AIM OF THE EXERCISE → Please extract the full pricing article below, word for word.

PAGE TEXT →
==========
The price point

24.07.2006

As a result, pricing is simplistic and formulaic at many companies. They either peg their prices to competitors' prices, called pricing to the market, or they add up production costs and tack on a standard markup, called cost-plus pricing.

A third and better approach, value pricing, involves segmenting buyers and setting prices based on the characteristics of each segment. For example, airlines guess that the business executive buying a ticket for a flight across the country next week will pay $1,000 for his seat, but the man planning a vacation for his family next summer won't pay more than $250 for the same seat. Value pricing requires good data mining and modeling capabilities as well as good analytic tools for understanding the results of pricing decisions.

Rich Farrell, vice president of information services at Piggly Wiggly Carolina Co., says that until 2005, the 115-store grocery chain used old-fashioned, ad hoc methods to set prices. "We knew the cost of product from suppliers. We had designated markups. We kind of knew what our competitors were offering, and it was a manual process," he says.
==========
Bounding boxes with keypoints
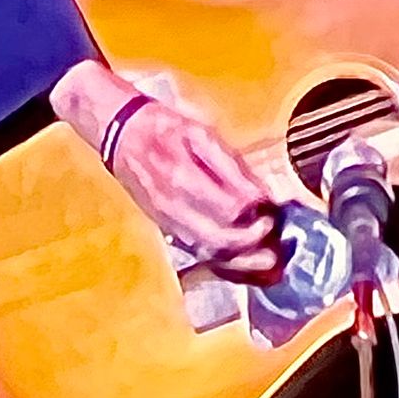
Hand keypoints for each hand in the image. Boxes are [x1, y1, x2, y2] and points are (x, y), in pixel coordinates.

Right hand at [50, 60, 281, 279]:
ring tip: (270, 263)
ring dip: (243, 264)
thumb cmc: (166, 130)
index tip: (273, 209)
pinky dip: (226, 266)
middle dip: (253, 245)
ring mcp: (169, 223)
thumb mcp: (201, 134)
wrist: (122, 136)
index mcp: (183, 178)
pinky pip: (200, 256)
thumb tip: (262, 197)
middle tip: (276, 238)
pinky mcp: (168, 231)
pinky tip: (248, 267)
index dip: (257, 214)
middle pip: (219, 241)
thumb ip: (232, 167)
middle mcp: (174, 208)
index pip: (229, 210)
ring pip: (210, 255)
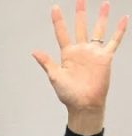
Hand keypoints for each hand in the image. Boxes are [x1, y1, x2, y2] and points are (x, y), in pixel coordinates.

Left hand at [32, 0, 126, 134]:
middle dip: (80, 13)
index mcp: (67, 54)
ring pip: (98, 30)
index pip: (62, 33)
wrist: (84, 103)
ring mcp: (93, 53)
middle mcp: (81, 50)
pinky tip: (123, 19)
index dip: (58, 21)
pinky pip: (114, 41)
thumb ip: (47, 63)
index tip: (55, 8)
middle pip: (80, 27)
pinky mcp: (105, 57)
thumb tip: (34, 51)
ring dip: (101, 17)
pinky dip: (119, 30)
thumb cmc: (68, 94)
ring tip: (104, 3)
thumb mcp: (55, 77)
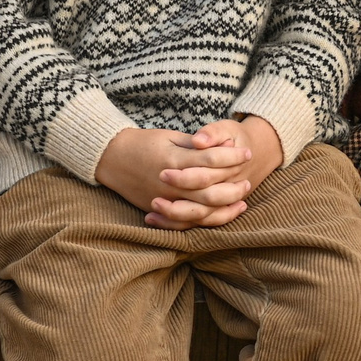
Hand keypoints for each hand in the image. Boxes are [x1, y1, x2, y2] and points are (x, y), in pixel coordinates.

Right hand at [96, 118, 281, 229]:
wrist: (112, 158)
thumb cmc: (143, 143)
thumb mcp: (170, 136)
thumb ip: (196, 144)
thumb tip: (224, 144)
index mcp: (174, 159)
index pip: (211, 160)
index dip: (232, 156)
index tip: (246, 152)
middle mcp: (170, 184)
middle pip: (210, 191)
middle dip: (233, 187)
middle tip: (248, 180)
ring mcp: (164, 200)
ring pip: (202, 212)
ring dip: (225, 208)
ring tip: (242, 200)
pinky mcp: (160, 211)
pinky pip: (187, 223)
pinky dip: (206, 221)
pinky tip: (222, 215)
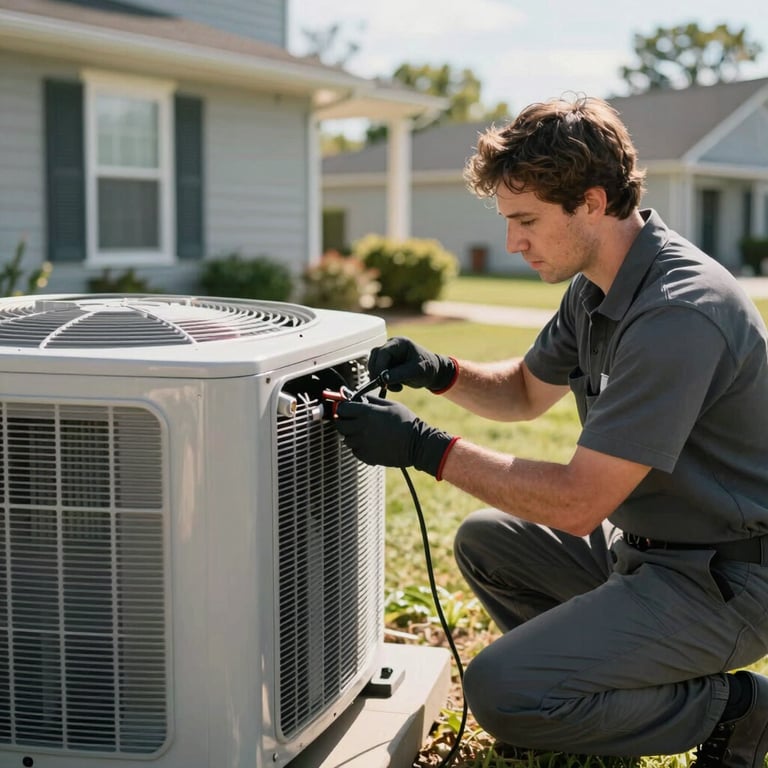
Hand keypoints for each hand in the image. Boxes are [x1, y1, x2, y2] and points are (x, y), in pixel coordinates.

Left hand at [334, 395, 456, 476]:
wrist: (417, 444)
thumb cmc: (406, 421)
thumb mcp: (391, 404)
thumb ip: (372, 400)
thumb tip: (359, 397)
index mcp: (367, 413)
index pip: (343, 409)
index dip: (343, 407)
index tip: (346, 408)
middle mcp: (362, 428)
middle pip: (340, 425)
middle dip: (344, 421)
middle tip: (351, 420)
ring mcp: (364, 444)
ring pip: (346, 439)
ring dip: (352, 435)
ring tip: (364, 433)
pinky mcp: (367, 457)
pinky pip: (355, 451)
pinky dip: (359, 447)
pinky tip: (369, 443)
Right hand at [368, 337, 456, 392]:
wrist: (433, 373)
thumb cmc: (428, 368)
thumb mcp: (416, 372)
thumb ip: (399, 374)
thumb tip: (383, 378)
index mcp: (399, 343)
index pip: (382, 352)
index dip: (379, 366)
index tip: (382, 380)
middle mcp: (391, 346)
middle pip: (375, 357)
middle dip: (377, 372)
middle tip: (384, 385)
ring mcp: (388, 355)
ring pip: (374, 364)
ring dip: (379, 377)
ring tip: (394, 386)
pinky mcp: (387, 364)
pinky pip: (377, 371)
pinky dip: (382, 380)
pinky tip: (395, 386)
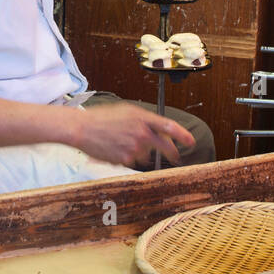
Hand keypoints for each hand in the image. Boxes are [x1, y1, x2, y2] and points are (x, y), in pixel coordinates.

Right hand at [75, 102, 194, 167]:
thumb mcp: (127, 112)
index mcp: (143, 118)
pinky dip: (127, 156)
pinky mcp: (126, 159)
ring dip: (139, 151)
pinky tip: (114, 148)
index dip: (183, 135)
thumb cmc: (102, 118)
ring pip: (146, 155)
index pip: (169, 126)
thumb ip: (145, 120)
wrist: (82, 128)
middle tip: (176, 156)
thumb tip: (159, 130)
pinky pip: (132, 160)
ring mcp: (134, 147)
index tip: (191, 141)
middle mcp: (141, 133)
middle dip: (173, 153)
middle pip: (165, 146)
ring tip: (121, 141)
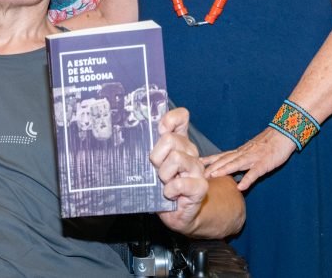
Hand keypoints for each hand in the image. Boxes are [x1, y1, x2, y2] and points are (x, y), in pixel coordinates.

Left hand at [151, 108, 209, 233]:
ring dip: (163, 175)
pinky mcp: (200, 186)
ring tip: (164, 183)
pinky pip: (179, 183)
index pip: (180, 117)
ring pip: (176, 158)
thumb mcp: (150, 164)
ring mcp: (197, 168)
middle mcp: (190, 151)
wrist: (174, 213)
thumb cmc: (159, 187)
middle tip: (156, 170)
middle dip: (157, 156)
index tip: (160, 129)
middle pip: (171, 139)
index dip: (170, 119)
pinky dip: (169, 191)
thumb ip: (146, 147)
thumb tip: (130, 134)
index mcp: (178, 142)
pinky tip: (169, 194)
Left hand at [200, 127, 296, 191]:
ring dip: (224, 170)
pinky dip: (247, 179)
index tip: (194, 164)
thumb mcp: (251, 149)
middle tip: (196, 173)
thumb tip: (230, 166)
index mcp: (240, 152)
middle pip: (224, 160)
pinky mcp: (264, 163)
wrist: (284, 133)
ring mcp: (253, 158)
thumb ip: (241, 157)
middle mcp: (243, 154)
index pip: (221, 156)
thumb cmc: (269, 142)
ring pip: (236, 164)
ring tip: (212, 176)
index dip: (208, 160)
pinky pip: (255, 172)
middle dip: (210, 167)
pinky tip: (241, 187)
==========
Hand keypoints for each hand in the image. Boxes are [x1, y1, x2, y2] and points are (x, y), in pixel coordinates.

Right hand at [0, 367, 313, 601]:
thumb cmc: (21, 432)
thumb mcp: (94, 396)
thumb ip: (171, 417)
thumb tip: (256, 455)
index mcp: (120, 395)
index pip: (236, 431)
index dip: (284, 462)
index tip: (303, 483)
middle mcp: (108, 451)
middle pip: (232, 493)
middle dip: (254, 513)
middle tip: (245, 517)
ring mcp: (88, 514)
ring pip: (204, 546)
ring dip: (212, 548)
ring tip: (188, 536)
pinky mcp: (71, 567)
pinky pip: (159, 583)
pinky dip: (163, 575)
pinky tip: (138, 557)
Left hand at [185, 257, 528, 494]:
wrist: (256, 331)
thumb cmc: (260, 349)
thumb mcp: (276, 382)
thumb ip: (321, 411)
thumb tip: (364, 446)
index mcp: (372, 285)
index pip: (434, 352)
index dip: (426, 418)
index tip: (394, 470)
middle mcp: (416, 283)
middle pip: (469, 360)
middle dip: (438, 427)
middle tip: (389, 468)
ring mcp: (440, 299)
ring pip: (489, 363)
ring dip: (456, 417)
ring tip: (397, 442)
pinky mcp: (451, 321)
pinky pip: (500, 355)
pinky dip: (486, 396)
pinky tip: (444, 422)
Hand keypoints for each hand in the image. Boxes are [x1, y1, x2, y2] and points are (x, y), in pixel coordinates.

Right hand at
==========
FINISHED EXERCISE →
The price point

24.07.2006

As a result, pricing is simplistic and formulaic at many companies. They either peg their prices to competitors' prices, called pricing to the market, or they add up production costs and tack on a standard markup, called cost-plus pricing.

A third and better approach, value pricing, involves segmenting buyers and setting prices based on the characteristics of each segment. For example, airlines guess that the business executive buying a ticket for a flight across the country next week will pay $1,000 for his seat, but the man planning a vacation for his family next summer won't pay more than $250 for the same seat. Value pricing requires good data mining and modeling capabilities as well as good analytic tools for understanding the results of pricing decisions.

Rich Farrell, vice president of information services at Piggly Wiggly Carolina Co., says that until 2005, the 115-store grocery chain used old-fashioned, ad hoc methods to set prices. "We knew the cost of product from suppliers. We had designated markups. We kind of knew what our competitors were offering, and it was a manual process," he says.